Para ahli lainnya menekankan bahwa pendalaman kemitraan Tiongkok-Rusia melampaui kepentingan bilateral, menawarkan kerangka kerja untuk membentuk kembali tata kelola global.
"Secara luas, multipolaritas berarti bahwa semua negara memiliki hak untuk memilih mitra diplomatik mereka sendiri dan mengejar kerja sama ekonomi sesuai dengan keinginan mereka sendiri, dan kerja sama antara Tiongkok dan Rusia akan berkontribusi pada pembentukan tatanan internasional yang lebih adil," kata Timofey Bordachev, Peneliti di Sekolah Tinggi Ekonomi, salah satu universitas terkemuka di Rusia.
Sentimen ini juga digaungkan oleh para pengamat dari Global South, yang memandang kemitraan Tiongkok-Rusia sebagai kekuatan penstabil di tengah ketidakpastian geopolitik.
"Pertama dan terutama, penting untuk mengakui bahwa Tiongkok dan Rusia, sebagai anggota tetap Dewan Keamanan PBB, memainkan peran penting dalam urusan internasional. Menurut saya, pernyataan Presiden Xi Jinping menyampaikan pesan yang jelas: tata kelola global sedang berkembang menuju multipolaritas, dan jalur serta pendekatan baru harus dieksplorasi untuk secara aktif mengatasi transformasi mendalam yang saat ini terjadi di dunia kita," jelas Kamal Mansari, Pemimpin Redaksi Surat Kabar Aljazair "Al-Shabab Al-Mustaqil (Pemuda Independen)".

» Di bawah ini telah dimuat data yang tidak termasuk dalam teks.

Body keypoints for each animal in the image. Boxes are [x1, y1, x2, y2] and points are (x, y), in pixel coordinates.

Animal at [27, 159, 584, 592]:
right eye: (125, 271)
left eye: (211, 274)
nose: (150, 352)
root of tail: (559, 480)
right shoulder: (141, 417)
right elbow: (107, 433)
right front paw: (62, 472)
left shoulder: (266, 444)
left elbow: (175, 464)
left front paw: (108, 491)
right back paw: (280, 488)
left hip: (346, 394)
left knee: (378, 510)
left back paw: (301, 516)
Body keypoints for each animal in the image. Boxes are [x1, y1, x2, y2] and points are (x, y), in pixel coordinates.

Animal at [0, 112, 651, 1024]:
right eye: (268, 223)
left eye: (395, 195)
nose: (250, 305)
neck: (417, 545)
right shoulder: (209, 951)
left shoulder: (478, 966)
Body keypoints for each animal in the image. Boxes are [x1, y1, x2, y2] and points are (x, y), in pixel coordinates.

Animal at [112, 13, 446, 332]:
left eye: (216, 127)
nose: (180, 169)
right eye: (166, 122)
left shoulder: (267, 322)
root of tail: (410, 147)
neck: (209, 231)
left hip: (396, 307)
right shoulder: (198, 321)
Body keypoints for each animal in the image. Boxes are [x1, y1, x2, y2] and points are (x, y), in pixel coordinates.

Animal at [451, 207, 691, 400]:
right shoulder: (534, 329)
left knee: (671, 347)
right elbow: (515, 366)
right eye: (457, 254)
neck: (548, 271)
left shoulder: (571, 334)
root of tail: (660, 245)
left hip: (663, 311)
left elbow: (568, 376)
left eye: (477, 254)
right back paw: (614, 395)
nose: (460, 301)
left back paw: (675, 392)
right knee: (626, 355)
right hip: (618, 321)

Imram Makama, Direktur Divisi Afrika Selatan dari organisasi Pengusaha Muda Afrika, mengatakan hubungan Tiongkok-Rusia sangat penting bagi negara-negara di seluruh dunia.
"Bagi pengamat di Afrika dan Global Selatan yang lebih luas, pertanyaan seputar representasi yang adil, prioritas pembangunan, dan sistem global yang lebih seimbang tetap sangat relevan, menjadikan kemitraan tersebut signifikan di luar Eurasia," katanya.
Gustavo Arevalo, seorang spesialis hukum internasional asal Peru, menyoroti sifat multidimensional hubungan Tiongkok-Rusia serta komplementaritas yang tinggi antara ekonomi mereka.
"Kunjungan Presiden Putin ke Tiongkok menunjukkan bahwa kedua ekonomi telah mencapai tingkat komplementaritas yang tinggi. Hubungan bilateral antara Rusia dan Tiongkok bersifat multidimensional. Konsep tata kelola global baru yang diadvokasi oleh Tiongkok juga diakui dan dianut oleh Rusia. Visi ini menyerukan pemberian kesempatan yang lebih besar kepada negara-negara Global Selatan untuk berpartisipasi dalam pengambilan keputusan internasional, termasuk dalam sistem Perserikatan Bangsa-Bangsa," ujar Arevalo.